- **Task statement**: Pictures aside, the output must consist of the lines from the one containing "- tumour enhancement" through the end of the data, reproduced exactly.

※

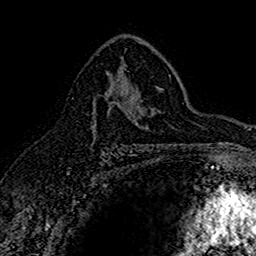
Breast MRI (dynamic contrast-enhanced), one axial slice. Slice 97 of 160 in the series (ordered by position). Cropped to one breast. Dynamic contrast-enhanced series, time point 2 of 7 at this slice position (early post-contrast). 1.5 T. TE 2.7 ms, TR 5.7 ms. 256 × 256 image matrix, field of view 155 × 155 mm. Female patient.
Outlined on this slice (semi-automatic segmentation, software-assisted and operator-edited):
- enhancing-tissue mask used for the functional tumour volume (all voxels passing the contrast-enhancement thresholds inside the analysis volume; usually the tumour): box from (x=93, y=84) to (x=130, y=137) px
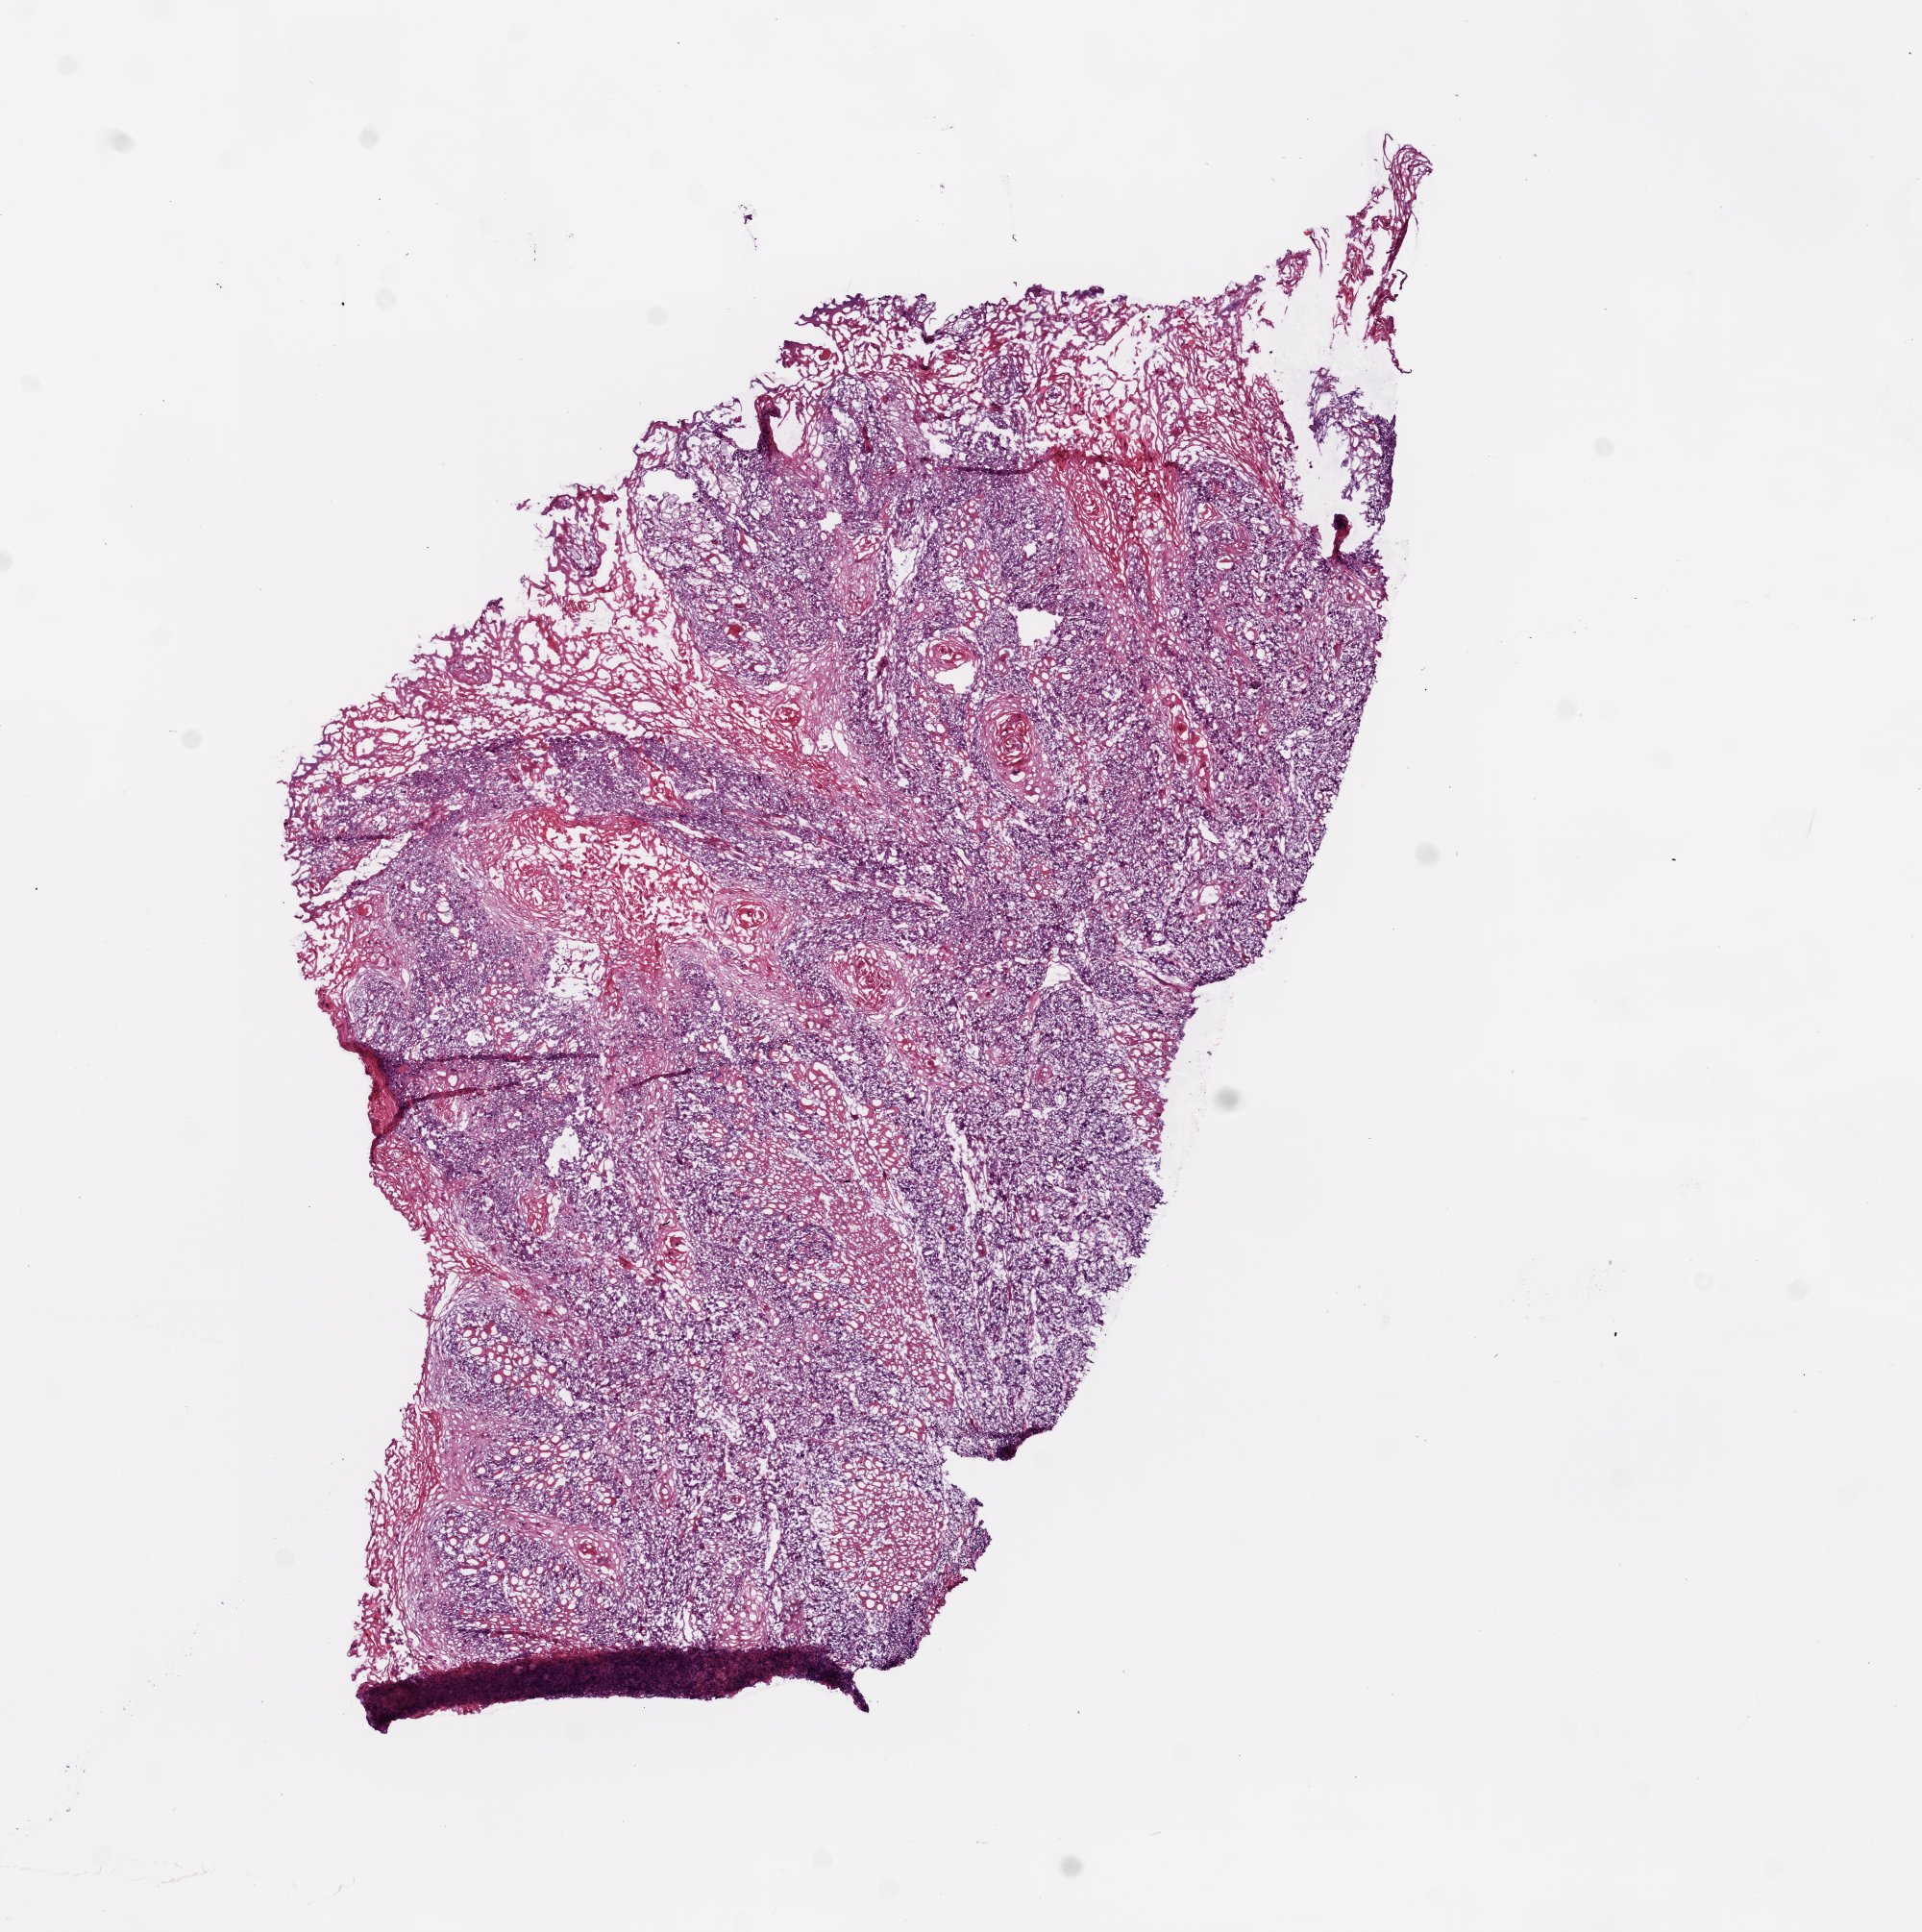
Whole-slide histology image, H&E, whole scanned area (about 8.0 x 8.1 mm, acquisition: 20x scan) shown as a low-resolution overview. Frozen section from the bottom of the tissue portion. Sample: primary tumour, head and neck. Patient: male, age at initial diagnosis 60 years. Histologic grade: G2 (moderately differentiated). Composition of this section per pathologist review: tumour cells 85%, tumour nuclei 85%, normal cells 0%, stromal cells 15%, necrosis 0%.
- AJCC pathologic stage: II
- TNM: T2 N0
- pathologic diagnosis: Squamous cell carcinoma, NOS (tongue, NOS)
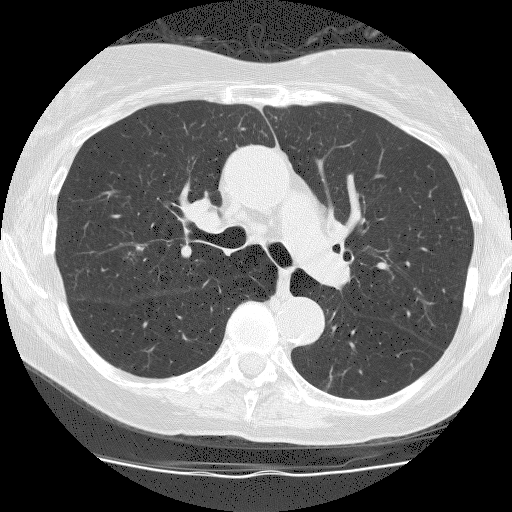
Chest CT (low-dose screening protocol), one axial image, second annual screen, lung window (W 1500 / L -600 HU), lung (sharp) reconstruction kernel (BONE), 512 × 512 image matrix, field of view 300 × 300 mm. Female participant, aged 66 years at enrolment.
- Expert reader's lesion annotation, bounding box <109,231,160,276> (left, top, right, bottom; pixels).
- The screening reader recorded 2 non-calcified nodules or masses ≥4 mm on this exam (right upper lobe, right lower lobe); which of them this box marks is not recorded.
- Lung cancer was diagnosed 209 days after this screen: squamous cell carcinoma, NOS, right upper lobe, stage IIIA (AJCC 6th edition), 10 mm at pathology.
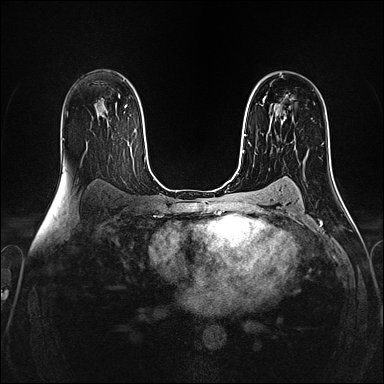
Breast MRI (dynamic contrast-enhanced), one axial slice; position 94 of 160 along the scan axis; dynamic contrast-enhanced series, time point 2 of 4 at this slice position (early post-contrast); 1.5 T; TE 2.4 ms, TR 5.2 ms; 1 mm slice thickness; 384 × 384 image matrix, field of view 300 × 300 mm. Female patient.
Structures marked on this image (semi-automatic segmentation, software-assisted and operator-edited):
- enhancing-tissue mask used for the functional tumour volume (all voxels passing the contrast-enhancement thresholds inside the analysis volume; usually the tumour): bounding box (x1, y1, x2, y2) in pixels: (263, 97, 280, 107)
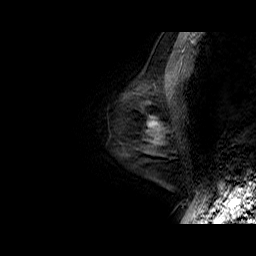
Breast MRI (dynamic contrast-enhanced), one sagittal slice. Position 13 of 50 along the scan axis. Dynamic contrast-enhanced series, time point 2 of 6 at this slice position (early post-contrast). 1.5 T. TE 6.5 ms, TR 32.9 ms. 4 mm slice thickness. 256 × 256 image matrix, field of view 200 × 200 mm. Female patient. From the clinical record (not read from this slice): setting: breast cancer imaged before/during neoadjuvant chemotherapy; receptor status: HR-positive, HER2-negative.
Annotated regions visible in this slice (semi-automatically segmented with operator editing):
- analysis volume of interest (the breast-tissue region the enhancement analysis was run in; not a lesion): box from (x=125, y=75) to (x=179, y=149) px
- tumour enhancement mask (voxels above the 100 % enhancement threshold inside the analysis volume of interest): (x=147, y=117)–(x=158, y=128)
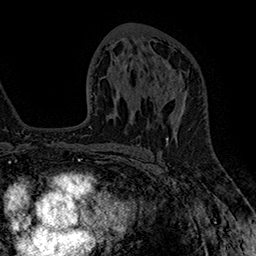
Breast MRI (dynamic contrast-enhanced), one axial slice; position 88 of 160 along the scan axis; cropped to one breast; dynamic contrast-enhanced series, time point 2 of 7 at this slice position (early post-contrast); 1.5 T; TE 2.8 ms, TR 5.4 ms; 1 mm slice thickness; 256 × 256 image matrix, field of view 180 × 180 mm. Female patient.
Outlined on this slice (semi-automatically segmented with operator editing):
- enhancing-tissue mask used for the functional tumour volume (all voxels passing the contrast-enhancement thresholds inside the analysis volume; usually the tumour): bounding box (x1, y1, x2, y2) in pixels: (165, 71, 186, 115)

※

- **Response**:
- tumour enhancement mask (voxels above the 100 % enhancement threshold inside the analysis volume of interest): (x=147, y=117)–(x=158, y=128)
Breast MRI (dynamic contrast-enhanced), one axial slice; position 88 of 160 along the scan axis; cropped to one breast; dynamic contrast-enhanced series, time point 2 of 7 at this slice position (early post-contrast); 1.5 T; TE 2.8 ms, TR 5.4 ms; 1 mm slice thickness; 256 × 256 image matrix, field of view 180 × 180 mm. Female patient.
Outlined on this slice (semi-automatically segmented with operator editing):
- enhancing-tissue mask used for the functional tumour volume (all voxels passing the contrast-enhancement thresholds inside the analysis volume; usually the tumour): bounding box (x1, y1, x2, y2) in pixels: (165, 71, 186, 115)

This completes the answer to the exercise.